Living on the ocean does require extra steps that most students aren’t used to. Loftus uses a dinghy to get to and from her boat everyday.

“I just got the dinghy, so it feels quite luxurious. Before I was kayaking every day, which is an awesome arm workout, but not ideal if you have friends with you. Once we capsized while fully clothed in all of our winter stuff. We were about to get some tacos at Mojo’s and the kayak flipped us. The current was ripping us down the channel, but we were just laughing our butts off. So I’m grateful for that memory and we had a dry bag so our stuff was good,” she said.

Claire Loftus on her dinghy. Image by Kathryn Hennessy

Logistically living on a sailboat is sometimes difficult, but Loftus has found strength in her tribulations thus far.

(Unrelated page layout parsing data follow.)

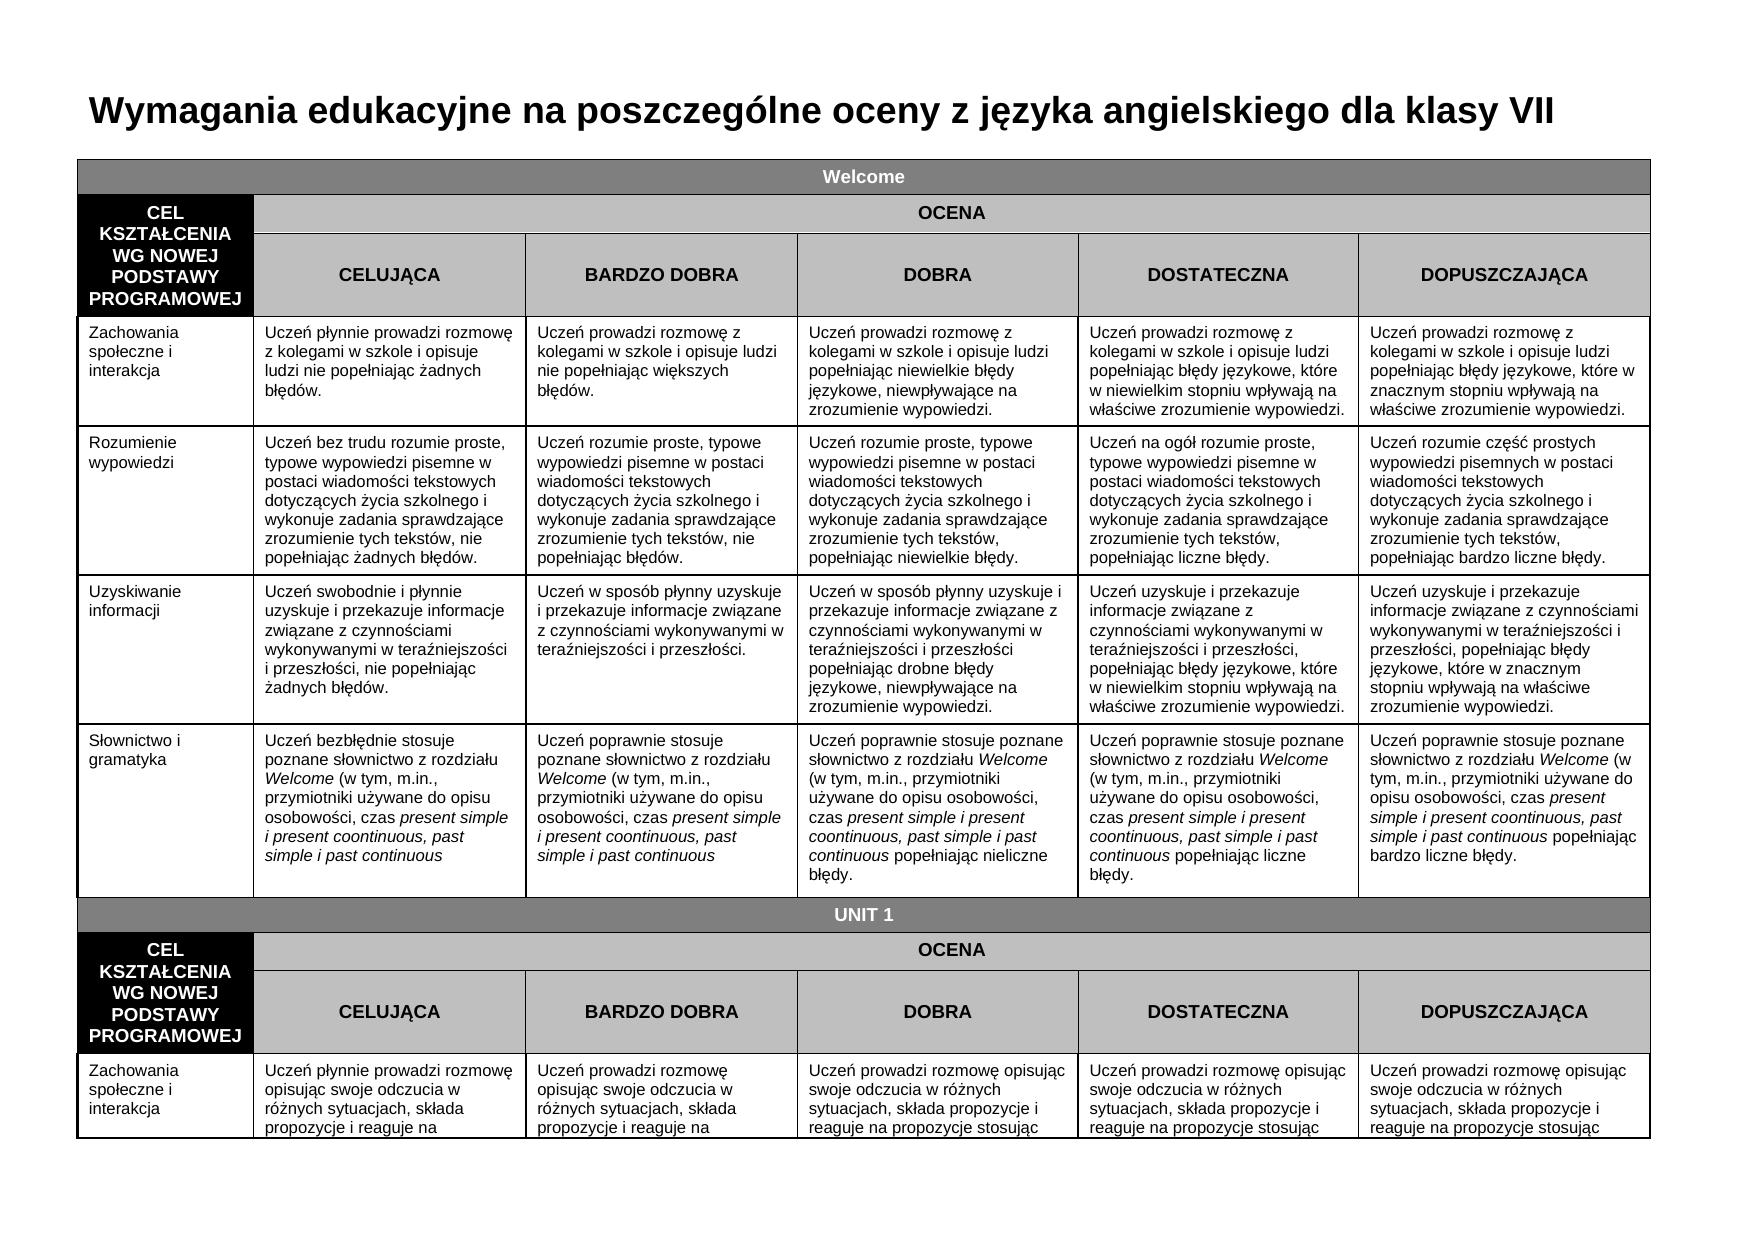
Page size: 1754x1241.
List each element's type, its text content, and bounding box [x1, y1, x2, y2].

table_cell DOPUSZCZAJĄCA [1359, 234, 1650, 316]
table_cell Uczeń poprawnie stosuje poznane słownictwo z rozdziału Welcome (w tym, m.in., przymiotniki używane do opisu osobowości, czas present simple i present coontinuous, past simple i past continuous popełniając liczne błędy. [1079, 725, 1358, 897]
table_cell CEL KSZTAŁCENIA WG NOWEJ PODSTAWY PROGRAMOWEJ [78, 933, 253, 1053]
table_cell Uczeń swobodnie i płynnie uzyskuje i przekazuje informacje związane z czynnościami wykonywanymi w teraźniejszości i przeszłości, nie popełniając żadnych błędów. [254, 576, 525, 722]
table_cell DOSTATECZNA [1079, 234, 1358, 316]
table_cell DOBRA [798, 971, 1078, 1053]
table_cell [254, 1054, 525, 1137]
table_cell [1079, 1054, 1358, 1137]
table_cell Uczeń uzyskuje i przekazuje informacje związane z czynnościami wykonywanymi w teraźniejszości i przeszłości, popełniając błędy językowe, które w znacznym stopniu wpływają na właściwe zrozumienie wypowiedzi. [1359, 576, 1649, 722]
table_cell Uczeń na ogół rozumie proste, typowe wypowiedzi pisemne w postaci wiadomości tekstowych dotyczących życia szkolnego i wykonuje zadania sprawdzające zrozumienie tych tekstów, popełniając liczne błędy. [1079, 427, 1358, 574]
table_cell UNIT 1 [78, 898, 1650, 932]
table_cell CELUJĄCA [254, 971, 525, 1053]
table_cell Uczeń poprawnie stosuje poznane słownictwo z rozdziału Welcome (w tym, m.in., przymiotniki używane do opisu osobowości, czas present simple i present coontinuous, past simple i past continuous [527, 725, 797, 897]
table_cell Słownictwo i gramatyka [79, 725, 253, 897]
table_cell Uczeń prowadzi rozmowę z kolegami w szkole i opisuje ludzi nie popełniając większych błędów. [527, 317, 797, 425]
table_cell Uczeń bezbłędnie stosuje poznane słownictwo z rozdziału Welcome (w tym, m.in., przymiotniki używane do opisu osobowości, czas present simple i present coontinuous, past simple i past continuous [254, 725, 525, 897]
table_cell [527, 1054, 797, 1137]
table_cell Uzyskiwanie informacji [79, 576, 253, 722]
table_header Welcome [78, 160, 1650, 194]
table_cell OCENA [254, 195, 1650, 232]
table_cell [1359, 1054, 1649, 1137]
table_cell Uczeń poprawnie stosuje poznane słownictwo z rozdziału Welcome (w tym, m.in., przymiotniki używane do opisu osobowości, czas present simple i present coontinuous, past simple i past continuous popełniając bardzo liczne błędy. [1359, 725, 1649, 897]
table_cell CEL KSZTAŁCENIA WG NOWEJ PODSTAWY PROGRAMOWEJ [78, 195, 253, 316]
table_cell Uczeń rozumie część prostych wypowiedzi pisemnych w postaci wiadomości tekstowych dotyczących życia szkolnego i wykonuje zadania sprawdzające zrozumienie tych tekstów, popełniając bardzo liczne błędy. [1359, 427, 1649, 574]
table_cell Rozumienie wypowiedzi [79, 427, 253, 574]
table_cell OCENA [254, 933, 1650, 970]
table_cell Uczeń prowadzi rozmowę z kolegami w szkole i opisuje ludzi popełniając błędy językowe, które w niewielkim stopniu wpływają na właściwe zrozumienie wypowiedzi. [1079, 317, 1358, 425]
table_cell Uczeń uzyskuje i przekazuje informacje związane z czynnościami wykonywanymi w teraźniejszości i przeszłości, popełniając błędy językowe, które w niewielkim stopniu wpływają na właściwe zrozumienie wypowiedzi. [1079, 576, 1358, 722]
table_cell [79, 1054, 253, 1137]
table_cell Uczeń prowadzi rozmowę z kolegami w szkole i opisuje ludzi popełniając błędy językowe, które w znacznym stopniu wpływają na właściwe zrozumienie wypowiedzi. [1359, 317, 1649, 425]
table_cell Uczeń rozumie proste, typowe wypowiedzi pisemne w postaci wiadomości tekstowych dotyczących życia szkolnego i wykonuje zadania sprawdzające zrozumienie tych tekstów, nie popełniając błędów. [527, 427, 797, 574]
table_cell Uczeń prowadzi rozmowę z kolegami w szkole i opisuje ludzi popełniając niewielkie błędy językowe, niewpływające na zrozumienie wypowiedzi. [798, 317, 1077, 425]
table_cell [798, 1054, 1077, 1137]
table_cell Uczeń w sposób płynny uzyskuje i przekazuje informacje związane z czynnościami wykonywanymi w teraźniejszości i przeszłości popełniając drobne błędy językowe, niewpływające na zrozumienie wypowiedzi. [798, 576, 1077, 722]
table_cell Uczeń poprawnie stosuje poznane słownictwo z rozdziału Welcome (w tym, m.in., przymiotniki używane do opisu osobowości, czas present simple i present coontinuous, past simple i past continuous popełniając nieliczne błędy. [798, 725, 1077, 897]
text Wymagania edukacyjne na poszczególne oceny z języka angielskiego dla klasy VII [89, 89, 1639, 132]
table_cell Uczeń bez trudu rozumie proste, typowe wypowiedzi pisemne w postaci wiadomości tekstowych dotyczących życia szkolnego i wykonuje zadania sprawdzające zrozumienie tych tekstów, nie popełniając żadnych błędów. [254, 427, 525, 574]
table_cell Uczeń w sposób płynny uzyskuje i przekazuje informacje związane z czynnościami wykonywanymi w teraźniejszości i przeszłości. [527, 576, 797, 722]
table_cell Zachowania społeczne i interakcja [79, 317, 253, 425]
table_cell CELUJĄCA [254, 234, 525, 316]
table_cell BARDZO DOBRA [526, 971, 797, 1053]
table_cell BARDZO DOBRA [526, 234, 797, 316]
table_cell Uczeń rozumie proste, typowe wypowiedzi pisemne w postaci wiadomości tekstowych dotyczących życia szkolnego i wykonuje zadania sprawdzające zrozumienie tych tekstów, popełniając niewielkie błędy. [798, 427, 1077, 574]
table_cell Uczeń płynnie prowadzi rozmowę z kolegami w szkole i opisuje ludzi nie popełniając żadnych błędów. [254, 317, 525, 425]
table_cell DOSTATECZNA [1079, 971, 1358, 1053]
table_cell DOBRA [798, 234, 1078, 316]
table_cell DOPUSZCZAJĄCA [1359, 971, 1650, 1053]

“I’m able to self-sustain myself,” she said. “I mean I always have been, but now I have to work to get my water. I have to like work to have a working bathroom. I have to work to get food back, you know, it’s like I have to work with the elements if it’s raining or there’s a hard chop. It’s taught me to just be more in the present moment.”

Despite currently being moored next to the Bridge of Lions, Loftus plans on traveling far and wide on her sailboat after college. 

“My intentions for sailing in the future is going to be the Bahamas, and then all those islands down there, and make it to Puerto Rico. I spent some time in Rincon and I would love to go back there. I see myself teaching yoga there for a little.”

Since living on her new sailboat, Loftus has fallen even more in love with the waves. 

“I see a lot of marine life. It’s beautiful. Which is why I love being out here, you’re just so much more connected to the Earth and her ways. Since the Earth is mostly made up of water, and we’re mostly made up of water. Water is very important,” she said.